Numerous mutations in diverse genes occur at low frequencies in cancer, but might nevertheless have important influences on tumour biology and therapy. Identifying these rarely mutated genes in necessarily large genomic studies has proved difficult; existing data analysis algorithms, such as HotNet, can reveal significantly mutated genes, but have limited capacity to decipher which rare alterations are relevant driver, rather than passenger, mutations. “The difference in mutation frequency/significance between rarely mutated genes and commonly mutated genes—such as TP53—is so great that the latter would dominate the signal,” explains Benjamin Raphael, who led a study to create a modified algorithm, HotNet2, that addresses this issue.
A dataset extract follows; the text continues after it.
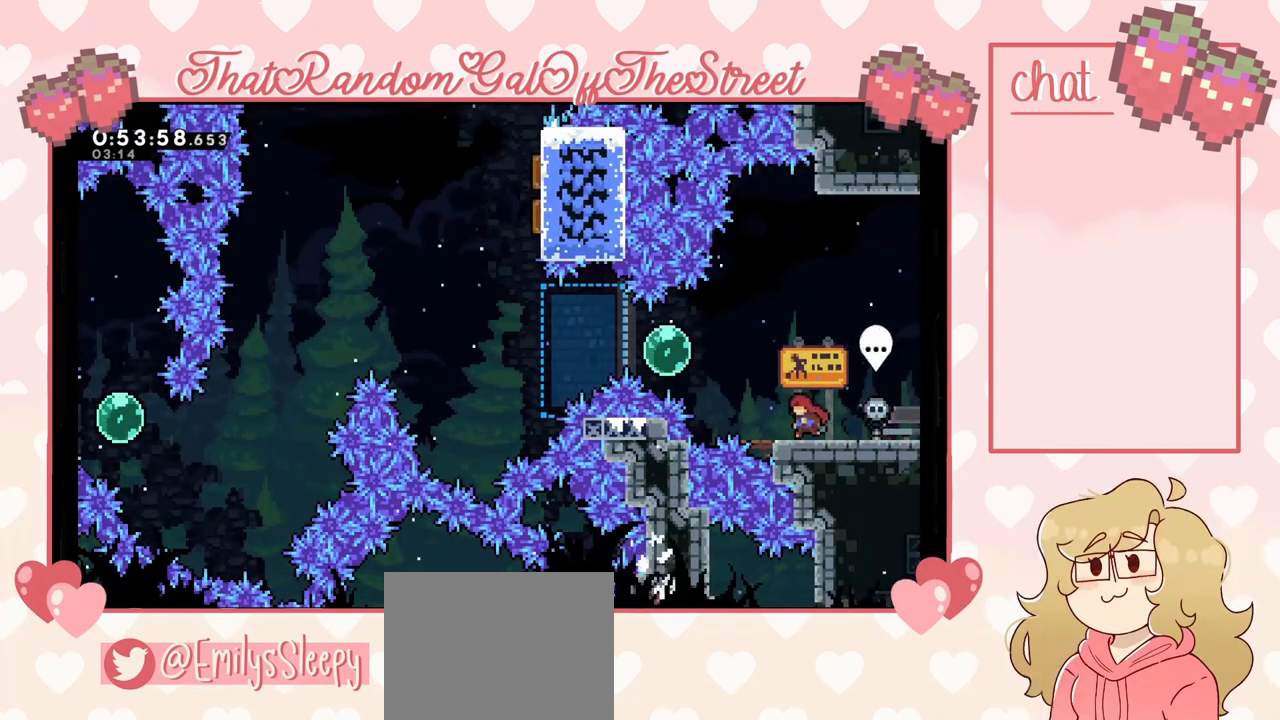
{"buttons": [], "left_stick": "center", "right_stick": "center", "events": [[133, "left_stick", "center"]]}
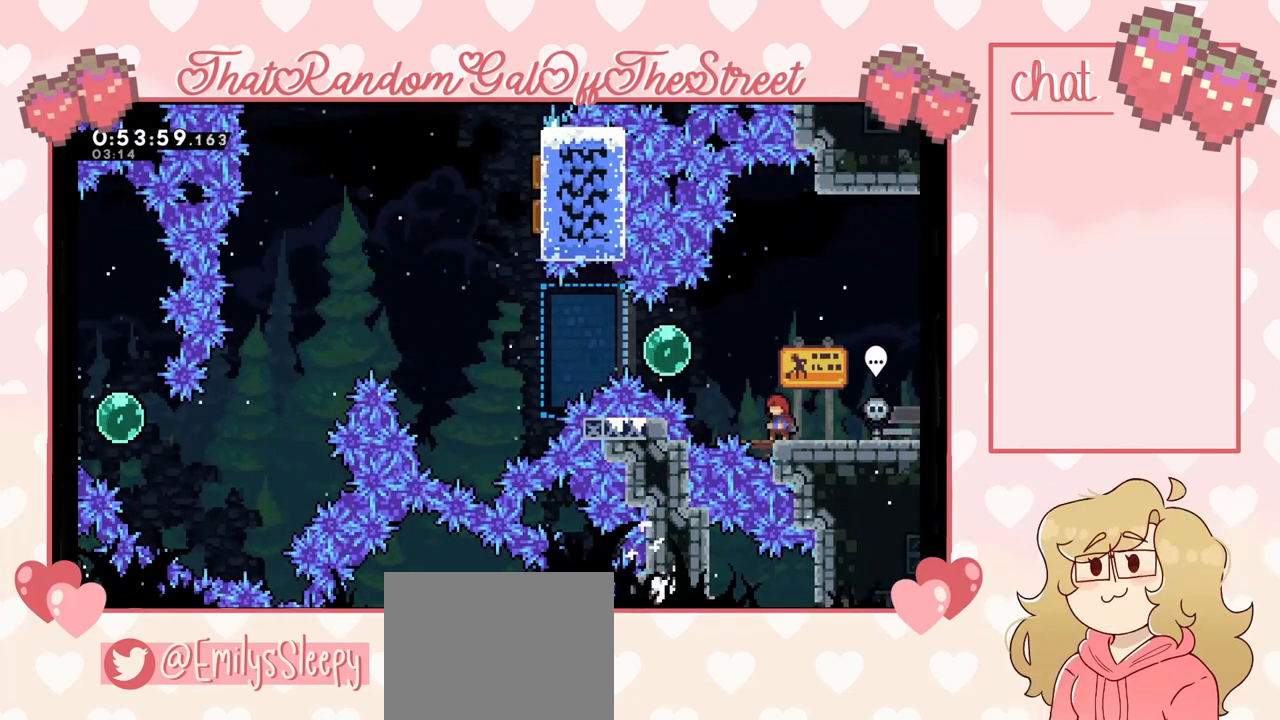
{"buttons": [], "left_stick": "down-left", "right_stick": "center", "events": [[67, "left_stick", "down-left"], [233, "left_stick", "center"], [300, "left_stick", "down"], [400, "left_stick", "center"], [500, "left_stick", "down-left"]]}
The HotNet2 algorithm builds significantly mutated gene 'subnetworks' based on mutational frequencies and known interaction networks. HotNet2 was applied to The Cancer Genome Atlas Pan-Cancer data from 3,281 samples—harbouring >11,500 mutated genes—across 12 cancer types. The analysis identified 16 subnetworks comprising 147 genes, including 13 genes encoding linker proteins involved in >1 of the subnetworks. “Within these subnetworks we found new genes that were rarely mutated, or rare mutations in genes commonly mutated in other cancer types,” states Raphael. “We also found a few novel subnetworks; for example, we identified the condensin complex as rarely mutated across tumour types.” Indeed, 92 of the mutated genes are not known drivers of cancer (although some are implicated in tumorigenesis) and warrant investigation.

Raphael et al. are pursuing multiple avenues of investigation with HotNet2. “One is to extend the analysis to non-coding variants,” he says. “A second direction is to examine relationships between genetic changes and phenotypes; ideally, we would like to examine clinical phenotypes as well, such as drug response.” Importantly, many therapies are available for patients with particular genetic aberrations; however, patients with rare mutations within distinct genes in the same pathways might also respond to these drugs. “Our Pan-Cancer analysis with HotNet2 helps organize aberrations in networks across tumour types, and thus might be an effective way to identify such cases,” Raphael concludes.